The ED further alleged that signatures of guarantors and mortgagors Rumi Jalan and Narayan Deka were forged on multiple bank documents, including guarantee agreements, affidavits, and mortgage letters. Additionally, the death of another guarantor, Muli Devi Sarawgi, who had passed away on 23 June 2009, was allegedly concealed from the bank at the time of loan processing.
Fabricated balance sheets for financial years 2008-09 and 2009-10, reportedly showing inflated income figures, were also allegedly submitted to strengthen the loan application.
Money Trail and Layering of Proceeds
After securing the loan, the accused allegedly transferred the proceeds immediately into the company's current account and routed the funds through nearly 36 vendor payments, thereby mixing tainted funds with regular business transactions and portraying them as legitimate assets. This layering technique — a classic money laundering method — is central to the ED's PMLA case.

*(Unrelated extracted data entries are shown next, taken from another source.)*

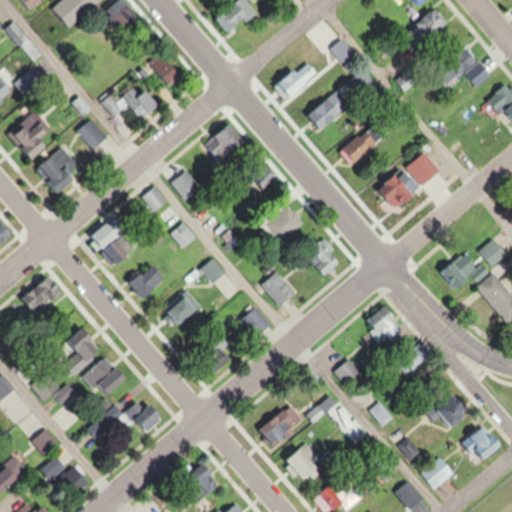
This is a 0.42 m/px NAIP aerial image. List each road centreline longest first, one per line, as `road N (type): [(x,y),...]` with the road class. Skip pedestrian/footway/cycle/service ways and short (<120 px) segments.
road 1 (residential): [(96,511),(511,156)]
road 2 (residential): [(0,179),(286,511)]
road 3 (residential): [(0,284),(332,0)]
road 4 (residential): [(159,0),(387,265)]
road 5 (residential): [(387,265),(462,341),(511,365)]
road 6 (residential): [(511,425),(448,354),(430,308)]
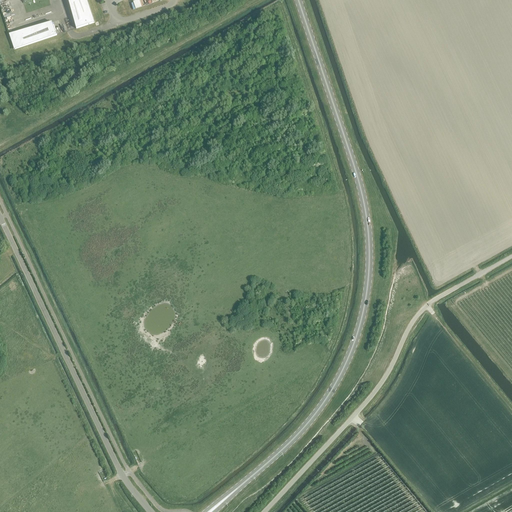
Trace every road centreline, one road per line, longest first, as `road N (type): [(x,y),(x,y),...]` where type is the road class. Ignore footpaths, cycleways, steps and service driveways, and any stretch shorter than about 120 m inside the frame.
road 1 (secondary): [(231,493),(325,400),(364,301),(364,209),(297,0)]
road 2 (unclassified): [(264,511),(381,382),(418,314),(511,256)]
road 3 (unclassified): [(151,511),(122,475),(0,220)]
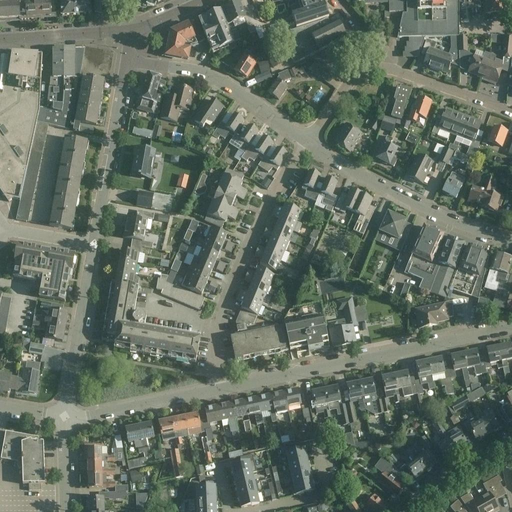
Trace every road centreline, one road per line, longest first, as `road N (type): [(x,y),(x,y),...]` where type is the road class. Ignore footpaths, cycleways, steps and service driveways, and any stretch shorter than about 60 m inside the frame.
road 1 (residential): [(63,416),(126,63)]
road 2 (residential): [(511,327),(215,390)]
road 3 (residential): [(215,390),(214,327),(260,219),(307,140)]
road 4 (residential): [(511,240),(399,195),(307,140)]
road 5 (residential): [(307,140),(209,75),(126,63)]
road 6 (residential): [(215,390),(63,416)]
road 7 (residential): [(386,68),(511,113)]
road 8 (tertiary): [(0,39),(129,30)]
road 9 (residential): [(257,511),(325,494),(312,443)]
road 10 (residential): [(410,511),(433,489),(511,443)]
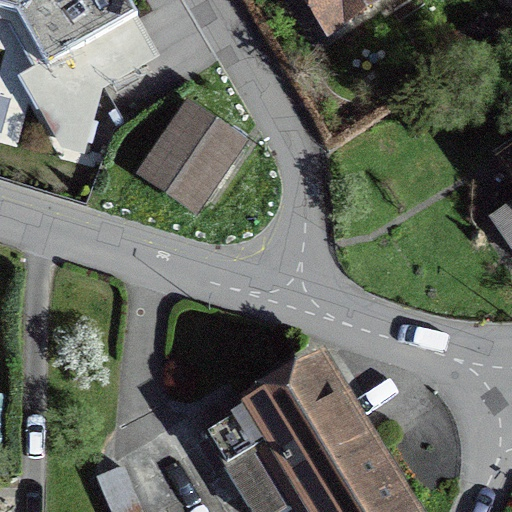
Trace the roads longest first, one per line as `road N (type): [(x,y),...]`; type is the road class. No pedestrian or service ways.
road 1 (residential): [(206,0),(281,133),(278,303)]
road 2 (residential): [(278,303),(0,215)]
road 3 (residential): [(511,365),(278,303)]
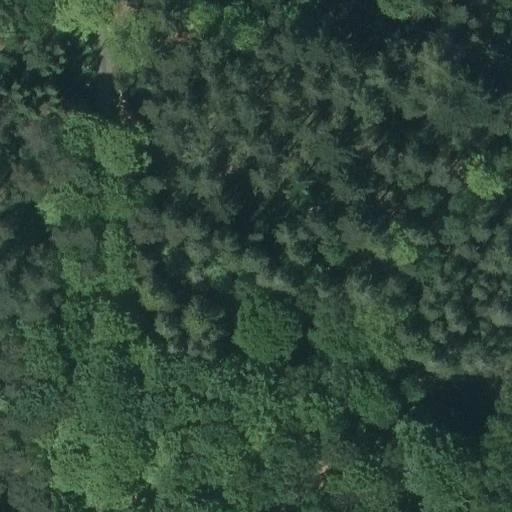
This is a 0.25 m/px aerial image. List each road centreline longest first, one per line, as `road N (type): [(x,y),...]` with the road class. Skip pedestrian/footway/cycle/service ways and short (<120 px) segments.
road 1 (unclassified): [(108,0),(86,511)]
road 2 (track): [(511,353),(458,511)]
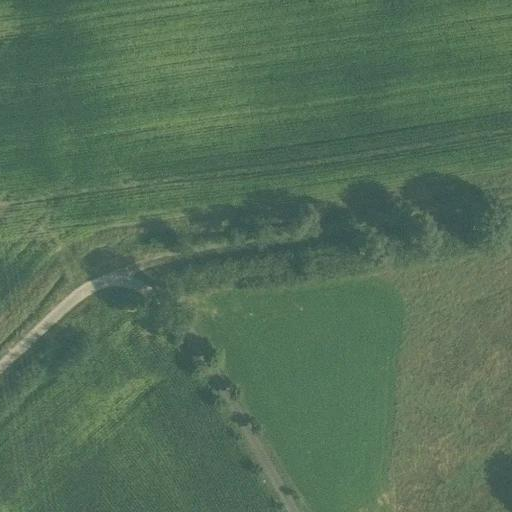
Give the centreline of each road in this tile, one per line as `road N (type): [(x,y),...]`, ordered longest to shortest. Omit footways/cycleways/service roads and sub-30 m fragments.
road 1 (track): [(0,360),(94,274),(128,255),(511,186)]
road 2 (track): [(111,264),(148,274),(182,301),(310,511)]
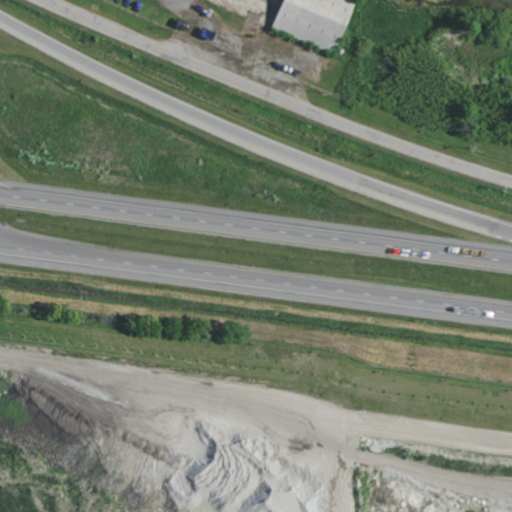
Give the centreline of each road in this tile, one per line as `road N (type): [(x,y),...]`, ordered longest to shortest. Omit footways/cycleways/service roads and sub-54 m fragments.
road 1 (trunk): [(511,232),(267,147),(0,18)]
road 2 (trunk): [(371,243),(0,194)]
road 3 (trunk): [(0,245),(370,294)]
road 4 (trunk): [(370,294),(511,311)]
road 5 (trunk): [(511,260),(371,243)]
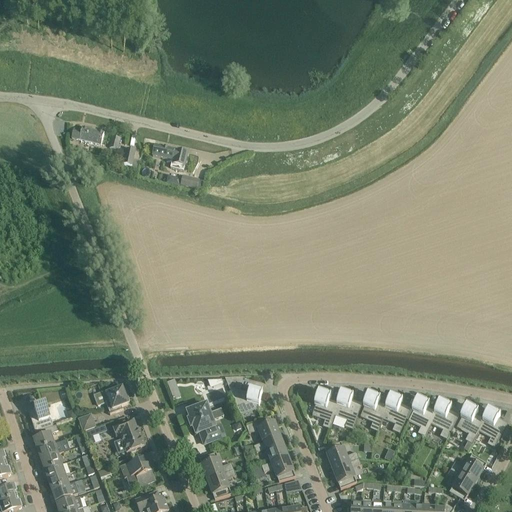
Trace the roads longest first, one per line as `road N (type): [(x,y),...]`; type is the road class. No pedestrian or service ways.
road 1 (unclassified): [(40,103),(244,148),(326,138),(366,114),(459,0)]
road 2 (unclassified): [(199,511),(40,103)]
road 3 (residential): [(328,511),(284,382),(396,383),(511,401)]
road 4 (residential): [(41,511),(3,392)]
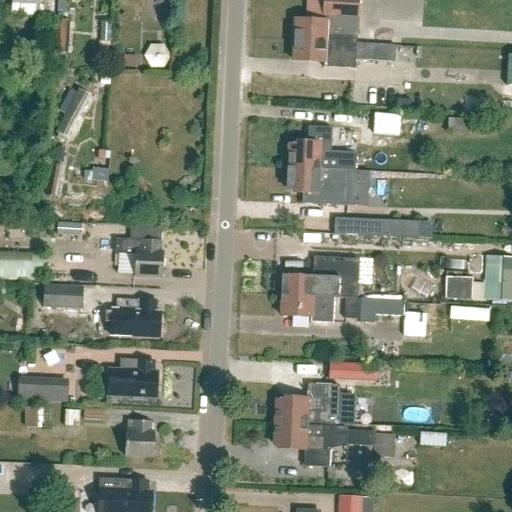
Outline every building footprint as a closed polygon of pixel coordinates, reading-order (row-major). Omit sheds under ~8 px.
[(41,19),(41,0),(10,0),(9,18),(41,19)] [(295,42),(327,43),(327,35),(358,37),(360,0),(324,0),(323,23),(296,21),(295,42)] [(63,42),(65,20),(56,19),(54,41),(63,42)] [(374,46),(327,43),(295,42),(294,62),(324,63),(324,69),(356,70),(356,61),(373,62),(374,46)] [(135,70),(136,58),(123,57),(122,69),(135,70)] [(79,90),(55,133),(68,139),(91,97),(79,90)] [(373,134),(400,137),(401,118),(374,116),(373,134)] [(290,147),(289,168),(320,169),(320,170),(350,171),(356,171),(357,154),(331,153),(332,129),(309,128),(308,144),(297,143),(297,147),(290,147)] [(60,166),(51,165),(45,196),(54,198),(60,166)] [(79,181),(104,181),(104,168),(79,168),(79,181)] [(289,168),(288,190),(295,190),(295,194),(303,194),(303,205),(348,207),(350,171),(320,170),(320,169),(289,168)] [(348,220),(347,236),(419,240),(420,223),(348,220)] [(135,254),(134,277),(162,278),(163,252),(160,252),(161,230),(131,228),(131,240),(116,239),(116,253),(135,254)] [(0,251),(0,282),(43,284),(44,253),(0,251)] [(283,276),(282,296),(335,299),(358,300),(360,260),(314,258),(314,277),(313,277),(283,276)] [(511,259),(485,259),(483,302),(511,303),(511,259)] [(444,279),(443,301),(471,302),(471,280),(444,279)] [(81,311),(82,288),(43,286),(42,308),(81,311)] [(282,296),(282,317),(311,318),(311,324),(334,324),(335,299),(282,296)] [(112,309),(110,335),(131,336),(131,337),(159,338),(160,313),(156,312),(157,302),(117,300),(116,310),(112,309)] [(344,300),(343,319),(359,320),(358,323),(372,324),(373,316),(403,318),(402,337),(424,338),(425,315),(403,314),(404,302),(361,300),(360,301),(344,300)] [(445,306),(444,318),(486,322),(487,309),(445,306)] [(153,372),(154,362),(121,360),(120,370),(109,370),(108,395),(156,398),(157,373),(153,372)] [(329,364),(328,381),(376,382),(376,366),(329,364)] [(29,380),(28,402),(46,403),(47,381),(29,380)] [(276,424),(306,425),(306,424),(337,426),(338,395),(339,387),(314,386),(313,400),(284,399),(284,403),(277,403),(276,424)] [(338,395),(337,426),(355,426),(356,396),(338,395)] [(19,407),(19,426),(44,426),(45,407),(19,407)] [(79,428),(80,411),(64,411),(64,427),(79,428)] [(150,432),(151,423),(127,422),(127,430),(126,430),(125,457),(153,458),(154,432),(150,432)] [(309,451),(308,468),(329,469),(330,450),(345,446),(346,432),(346,428),(306,426),(306,425),(276,424),(275,446),(282,446),(282,450),(309,451)] [(372,447),(373,434),(373,433),(346,432),(345,446),(372,447)] [(372,447),(372,457),(392,459),(393,448),(386,447),(387,435),(373,434),(372,447)] [(100,479),(97,511),(150,511),(152,492),(147,492),(148,482),(111,480),(100,479)] [(359,511),(361,498),(338,497),(336,511),(359,511)]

The loan account was declared a Non-Performing Asset (NPA) on 30 December 2013. IDBI Bank subsequently classified it as fraud on 4 June 2019 and reported the matter to the Reserve Bank of India (RBI) on 29 July 2019.
One Time Settlement Does Not End PMLA Liability
Although the accused reportedly settled the gross principal outstanding amount of ₹3.10 crore through a One Time Settlement (OTS) with the bank in September–October 2024, the ED has underscored that the offence of money laundering remains a continuing offence under the PMLA. This is a significant legal position — it signals that a civil settlement with the lender does not extinguish criminal liability under anti-money laundering law, a point of relevance for other NPA fraud cases currently under ED scrutiny across the country.
The matter is now before the Special PMLA Court in Guwahati, and further proceedings are awaited.